• [Exercise objective]: Your task is to restate every entry below word for word and omit the images.

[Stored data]
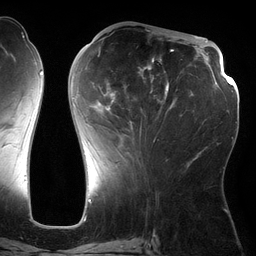
Breast MRI (dynamic contrast-enhanced), one axial slice. Cropped to one breast. Dynamic contrast-enhanced series, time point 2 of 6 at this slice position (early post-contrast). 3 T. TE 2.7 ms, TR 6.5 ms. 256 × 256 image matrix, field of view 200 × 200 mm. Female patient.
Annotated regions visible in this slice (semi-automatic segmentation, software-assisted and operator-edited):
- enhancing-tissue mask used for the functional tumour volume (all voxels passing the contrast-enhancement thresholds inside the analysis volume; usually the tumour): bounding box (x1, y1, x2, y2) in pixels: (71, 50, 182, 142)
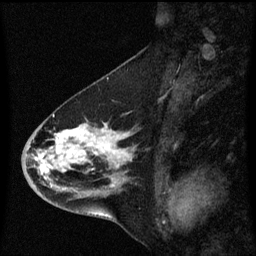
Breast MRI (dynamic contrast-enhanced), one sagittal slice. Slice 28 of 60 in the series (ordered by position). Dynamic contrast-enhanced series, image 2 of 3 at this slice position (ordered by acquisition). 1.5 T. TE 4.2 ms, TR 8.4 ms. 256 × 256 image matrix, field of view 200 × 200 mm. Patient: female, 46 years. Case-level facts recorded for this patient, not image findings: setting: breast cancer imaged before/during neoadjuvant chemotherapy; receptor status: HER2-positive.
Structures marked on this image (semi-automatic segmentation, software-assisted and operator-edited):
- analysis volume of interest (the breast-tissue region the enhancement analysis was run in; not a lesion): bounding box <22,112,136,195> (left, top, right, bottom; pixels)
- tumour enhancement mask (voxels above the 70 % enhancement threshold inside the analysis volume of interest): <38,124,131,187>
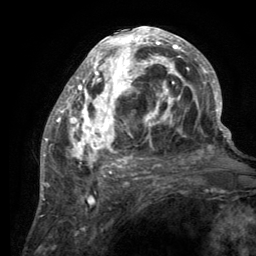
Breast MRI (dynamic contrast-enhanced), one axial slice; cropped to one breast; dynamic contrast-enhanced series, time point 2 of 6 at this slice position (early post-contrast); 3 T; TE 2.8 ms, TR 7.7 ms; 256 × 256 image matrix, field of view 170 × 170 mm. Female patient.
Annotated regions visible in this slice (semi-automatically segmented with operator editing):
- enhancing-tissue mask used for the functional tumour volume (all voxels passing the contrast-enhancement thresholds inside the analysis volume; usually the tumour): bounding box [x1, y1, x2, y2] px = [55, 27, 220, 189]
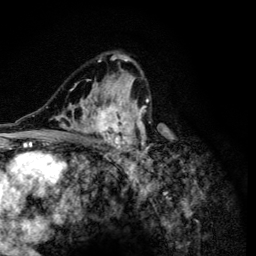
Breast MRI (dynamic contrast-enhanced), one axial slice; slice 78 of 134 in the series (ordered by position); cropped to one breast; dynamic contrast-enhanced series, time point 2 of 6 at this slice position (early post-contrast); 3 T; TE 4.2 ms, TR 8.6 ms; 1.2 mm slice thickness; 256 × 256 image matrix, field of view 160 × 160 mm. Female patient.
Structures marked on this image (semi-automatically segmented with operator editing):
- enhancing-tissue mask used for the functional tumour volume (all voxels passing the contrast-enhancement thresholds inside the analysis volume; usually the tumour): box from (x=53, y=54) to (x=152, y=165) px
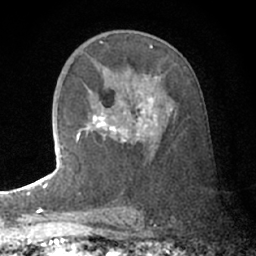
Breast MRI (dynamic contrast-enhanced), one axial slice. Slice 40 of 66 in the series (ordered by position). Cropped to one breast. Dynamic contrast-enhanced series, time point 2 of 7 at this slice position (early post-contrast). 1.5 T. TE 3 ms, TR 6.2 ms. 256 × 256 image matrix, field of view 150 × 150 mm. Female patient.
Structures marked on this image (semi-automatically segmented with operator editing):
- enhancing-tissue mask used for the functional tumour volume (all voxels passing the contrast-enhancement thresholds inside the analysis volume; usually the tumour): bounding box [x1, y1, x2, y2] px = [76, 97, 172, 148]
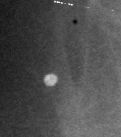
Region of interest cut from a scanned film mammogram (one marked finding), right breast, MLO view, BI-RADS breast density category 3 (scale 1–4).
Calcifications, morphology lucent center; BI-RADS assessment category 2; subtlety rating 3 on a 1 (subtle) to 5 (obvious) scale; benign; no additional work-up was recommended (benign without callback).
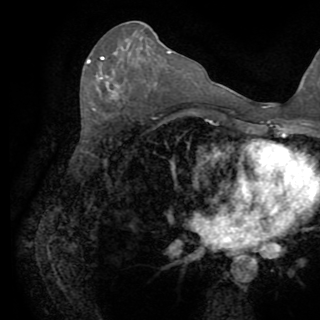
Breast MRI (dynamic contrast-enhanced), one axial slice. Position 42 of 82 along the scan axis. Cropped to one breast. Dynamic contrast-enhanced series, time point 2 of 8 at this slice position (early post-contrast). 1.5 T. TE 3.2 ms, TR 6.5 ms. 320 × 320 image matrix. Female patient.
Outlined on this slice (semi-automatically segmented with operator editing):
- enhancing-tissue mask used for the functional tumour volume (all voxels passing the contrast-enhancement thresholds inside the analysis volume; usually the tumour): bounding box [x1, y1, x2, y2] px = [87, 57, 118, 98]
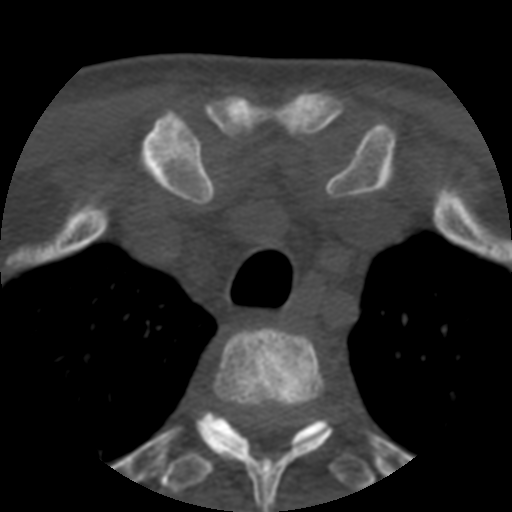
CT including the spine, one axial slice; position 425 of 508 along the scan axis; reconstruction kernel STANDARD; 120 kVp; bone window (W 1800 / L 400 HU); 512 × 512 image matrix. Patient age 57 years. From the clinical record (not read from this slice): primary cancer: prostate.
Outlined on this slice (semi-automatic segmentation, software-assisted and operator-edited):
- T2 vertebra: bounding box (x1, y1, x2, y2) in pixels: (198, 328, 331, 512)
- T3 vertebra: (160, 412, 375, 492)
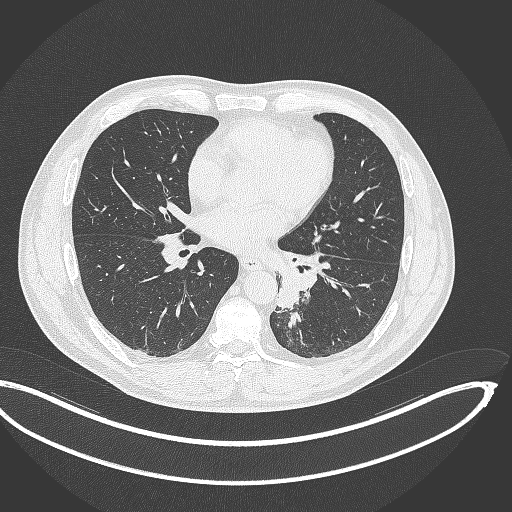
Chest CT, one axial slice. Position 164 of 362 along the scan axis. Reconstruction kernel B70f. Lung window (W 1500 / L -600 HU). 1 mm slice thickness. 512 × 512 image matrix, field of view 442 × 442 mm. Patient: male, 50 years. Case-level facts recorded for this patient, not image findings: clinical TNM (as recorded): T2a N3 M0.
Annotated regions visible in this slice (rectangle marked by the reading radiologist):
- lung tumour (recorded histology: squamous cell carcinoma): bounding box <277,264,317,311> (left, top, right, bottom; pixels)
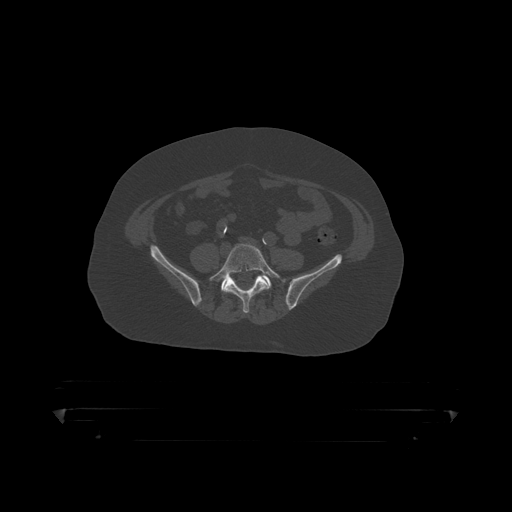
CT including the spine, one axial slice. Position 39 of 390 along the scan axis. 120 kVp. Bone window (W 1800 / L 400 HU). 512 × 512 image matrix. Patient: male, 60 years. Case-level facts recorded for this patient, not image findings: primary cancer: prostate.
Outlined on this slice (semi-automatically segmented with operator editing):
- L5 vertebra: bounding box [x1, y1, x2, y2] px = [209, 243, 281, 314]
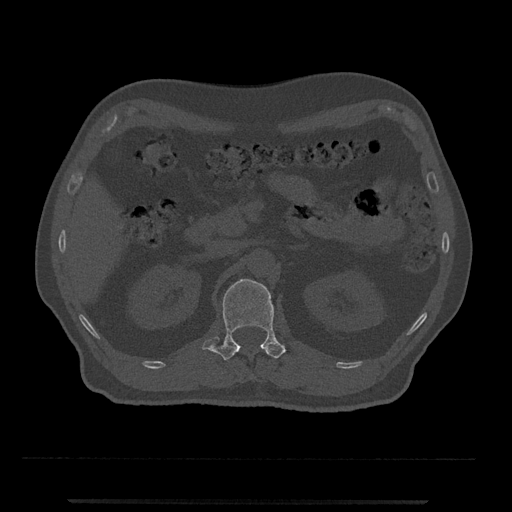
CT including the spine, one axial slice. Slice 347 of 797 in the series (ordered by position). 120 kVp. Bone window (W 1800 / L 400 HU). 0.5 mm slice thickness. 512 × 512 image matrix, field of view 419 × 419 mm. Male patient, age 63 years. Case-level facts recorded for this patient, not image findings: primary cancer: prostate.
Outlined on this slice (semi-automatic segmentation, software-assisted and operator-edited):
- L1 vertebra: bounding box <202,279,286,361> (left, top, right, bottom; pixels)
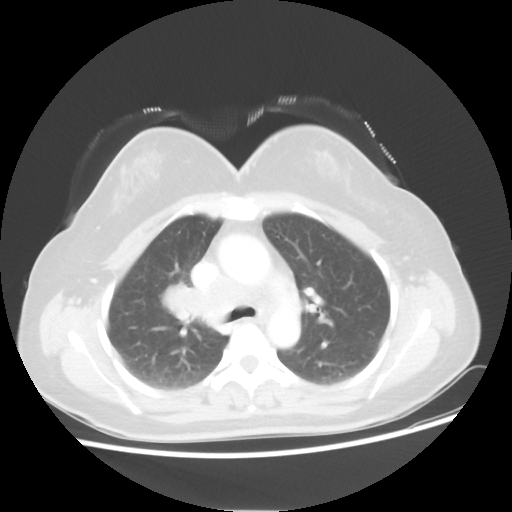
Chest CT, one axial slice. Position 34 of 50 along the scan axis. Reconstruction kernel STANDARD. Lung window (W 1500 / L -600 HU). 512 × 512 image matrix. Female patient, age 40 years. Case-level facts recorded for this patient, not image findings: clinical TNM (as recorded): T1c N3 M0.
Structures marked on this image (rectangle marked by the reading radiologist):
- lung tumour (recorded histology: small cell carcinoma): bounding box (x1, y1, x2, y2) in pixels: (163, 281, 199, 323)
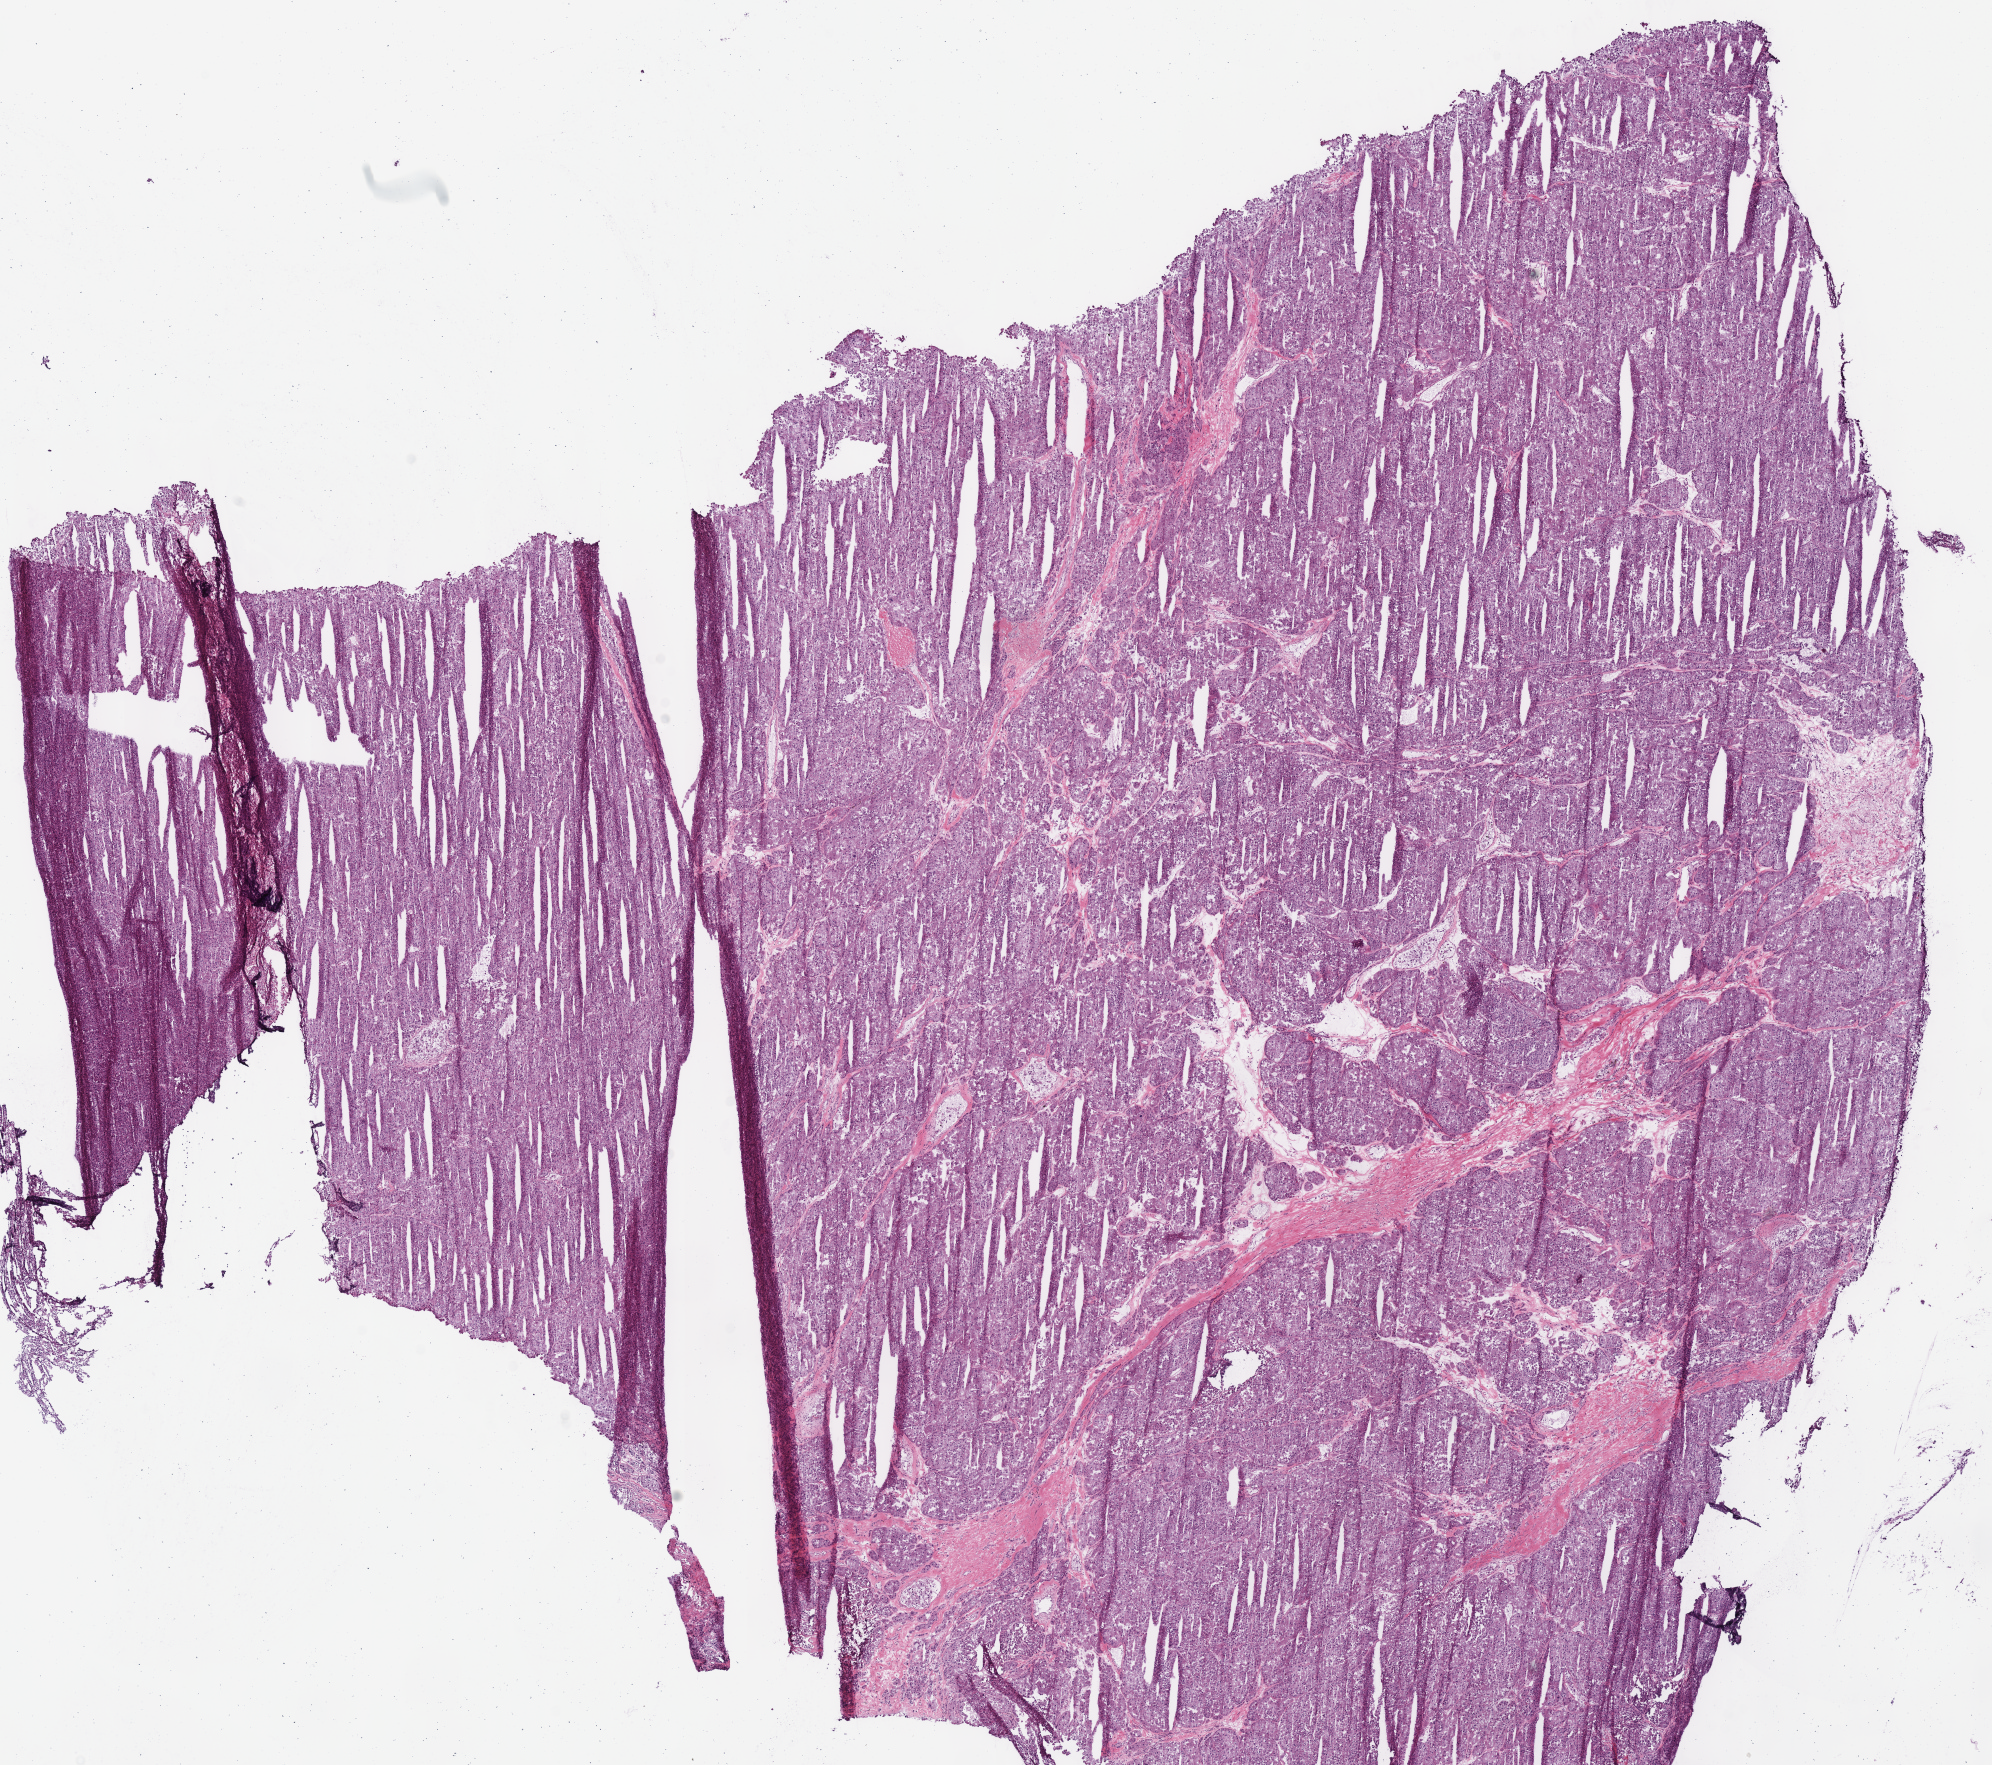
Whole-slide histology image, H&E — low-resolution overview of the scanned area, about 15.7 x 13.9 mm (slide scanned at 40x), frozen section from the bottom of the tissue portion, kidney, primary tumour sample. Male, age 67 years at initial diagnosis. Pathologist review of this section (percent, as recorded): tumour cells 90%, tumour nuclei 90%, normal cells 0%, stromal cells 10%, necrosis 0%.
TNM: T3a N1 M1. Laterality: left. Lymph nodes positive (case pathology): 1 of 33 examined. AJCC pathologic stage: IV (6th edition). Histologic diagnosis: Renal cell carcinoma, chromophobe type.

• [Response area]:
Breast MRI (dynamic contrast-enhanced), one axial slice. Cropped to one breast. Dynamic contrast-enhanced series, time point 2 of 6 at this slice position (early post-contrast). 3 T. TE 2.7 ms, TR 6.5 ms. 256 × 256 image matrix, field of view 200 × 200 mm. Female patient.
Annotated regions visible in this slice (semi-automatic segmentation, software-assisted and operator-edited):
- enhancing-tissue mask used for the functional tumour volume (all voxels passing the contrast-enhancement thresholds inside the analysis volume; usually the tumour): bounding box (x1, y1, x2, y2) in pixels: (71, 50, 182, 142)
Breast MRI (dynamic contrast-enhanced), one sagittal slice. Slice 28 of 60 in the series (ordered by position). Dynamic contrast-enhanced series, image 2 of 3 at this slice position (ordered by acquisition). 1.5 T. TE 4.2 ms, TR 8.4 ms. 256 × 256 image matrix, field of view 200 × 200 mm. Patient: female, 46 years. Case-level facts recorded for this patient, not image findings: setting: breast cancer imaged before/during neoadjuvant chemotherapy; receptor status: HER2-positive.
Structures marked on this image (semi-automatic segmentation, software-assisted and operator-edited):
- analysis volume of interest (the breast-tissue region the enhancement analysis was run in; not a lesion): bounding box <22,112,136,195> (left, top, right, bottom; pixels)
- tumour enhancement mask (voxels above the 70 % enhancement threshold inside the analysis volume of interest): <38,124,131,187>
Breast MRI (dynamic contrast-enhanced), one axial slice; cropped to one breast; dynamic contrast-enhanced series, time point 2 of 6 at this slice position (early post-contrast); 3 T; TE 2.8 ms, TR 7.7 ms; 256 × 256 image matrix, field of view 170 × 170 mm. Female patient.
Annotated regions visible in this slice (semi-automatically segmented with operator editing):
- enhancing-tissue mask used for the functional tumour volume (all voxels passing the contrast-enhancement thresholds inside the analysis volume; usually the tumour): bounding box [x1, y1, x2, y2] px = [55, 27, 220, 189]
Breast MRI (dynamic contrast-enhanced), one axial slice; slice 78 of 134 in the series (ordered by position); cropped to one breast; dynamic contrast-enhanced series, time point 2 of 6 at this slice position (early post-contrast); 3 T; TE 4.2 ms, TR 8.6 ms; 1.2 mm slice thickness; 256 × 256 image matrix, field of view 160 × 160 mm. Female patient.
Structures marked on this image (semi-automatically segmented with operator editing):
- enhancing-tissue mask used for the functional tumour volume (all voxels passing the contrast-enhancement thresholds inside the analysis volume; usually the tumour): box from (x=53, y=54) to (x=152, y=165) px
Breast MRI (dynamic contrast-enhanced), one axial slice. Slice 40 of 66 in the series (ordered by position). Cropped to one breast. Dynamic contrast-enhanced series, time point 2 of 7 at this slice position (early post-contrast). 1.5 T. TE 3 ms, TR 6.2 ms. 256 × 256 image matrix, field of view 150 × 150 mm. Female patient.
Structures marked on this image (semi-automatically segmented with operator editing):
- enhancing-tissue mask used for the functional tumour volume (all voxels passing the contrast-enhancement thresholds inside the analysis volume; usually the tumour): bounding box [x1, y1, x2, y2] px = [76, 97, 172, 148]
Region of interest cut from a scanned film mammogram (one marked finding), right breast, MLO view, BI-RADS breast density category 3 (scale 1–4).
Calcifications, morphology lucent center; BI-RADS assessment category 2; subtlety rating 3 on a 1 (subtle) to 5 (obvious) scale; benign; no additional work-up was recommended (benign without callback).
Breast MRI (dynamic contrast-enhanced), one axial slice. Position 42 of 82 along the scan axis. Cropped to one breast. Dynamic contrast-enhanced series, time point 2 of 8 at this slice position (early post-contrast). 1.5 T. TE 3.2 ms, TR 6.5 ms. 320 × 320 image matrix. Female patient.
Outlined on this slice (semi-automatically segmented with operator editing):
- enhancing-tissue mask used for the functional tumour volume (all voxels passing the contrast-enhancement thresholds inside the analysis volume; usually the tumour): bounding box [x1, y1, x2, y2] px = [87, 57, 118, 98]
CT including the spine, one axial slice; position 425 of 508 along the scan axis; reconstruction kernel STANDARD; 120 kVp; bone window (W 1800 / L 400 HU); 512 × 512 image matrix. Patient age 57 years. From the clinical record (not read from this slice): primary cancer: prostate.
Outlined on this slice (semi-automatic segmentation, software-assisted and operator-edited):
- T2 vertebra: bounding box (x1, y1, x2, y2) in pixels: (198, 328, 331, 512)
- T3 vertebra: (160, 412, 375, 492)
Chest CT, one axial slice. Position 164 of 362 along the scan axis. Reconstruction kernel B70f. Lung window (W 1500 / L -600 HU). 1 mm slice thickness. 512 × 512 image matrix, field of view 442 × 442 mm. Patient: male, 50 years. Case-level facts recorded for this patient, not image findings: clinical TNM (as recorded): T2a N3 M0.
Annotated regions visible in this slice (rectangle marked by the reading radiologist):
- lung tumour (recorded histology: squamous cell carcinoma): bounding box <277,264,317,311> (left, top, right, bottom; pixels)
CT including the spine, one axial slice. Position 39 of 390 along the scan axis. 120 kVp. Bone window (W 1800 / L 400 HU). 512 × 512 image matrix. Patient: male, 60 years. Case-level facts recorded for this patient, not image findings: primary cancer: prostate.
Outlined on this slice (semi-automatically segmented with operator editing):
- L5 vertebra: bounding box [x1, y1, x2, y2] px = [209, 243, 281, 314]
CT including the spine, one axial slice. Slice 347 of 797 in the series (ordered by position). 120 kVp. Bone window (W 1800 / L 400 HU). 0.5 mm slice thickness. 512 × 512 image matrix, field of view 419 × 419 mm. Male patient, age 63 years. Case-level facts recorded for this patient, not image findings: primary cancer: prostate.
Outlined on this slice (semi-automatic segmentation, software-assisted and operator-edited):
- L1 vertebra: bounding box <202,279,286,361> (left, top, right, bottom; pixels)
Chest CT, one axial slice. Position 34 of 50 along the scan axis. Reconstruction kernel STANDARD. Lung window (W 1500 / L -600 HU). 512 × 512 image matrix. Female patient, age 40 years. Case-level facts recorded for this patient, not image findings: clinical TNM (as recorded): T1c N3 M0.
Structures marked on this image (rectangle marked by the reading radiologist):
- lung tumour (recorded histology: small cell carcinoma): bounding box (x1, y1, x2, y2) in pixels: (163, 281, 199, 323)
Whole-slide histology image, H&E — low-resolution overview of the scanned area, about 15.7 x 13.9 mm (slide scanned at 40x), frozen section from the bottom of the tissue portion, kidney, primary tumour sample. Male, age 67 years at initial diagnosis. Pathologist review of this section (percent, as recorded): tumour cells 90%, tumour nuclei 90%, normal cells 0%, stromal cells 10%, necrosis 0%.
TNM: T3a N1 M1. Laterality: left. Lymph nodes positive (case pathology): 1 of 33 examined. AJCC pathologic stage: IV (6th edition). Histologic diagnosis: Renal cell carcinoma, chromophobe type.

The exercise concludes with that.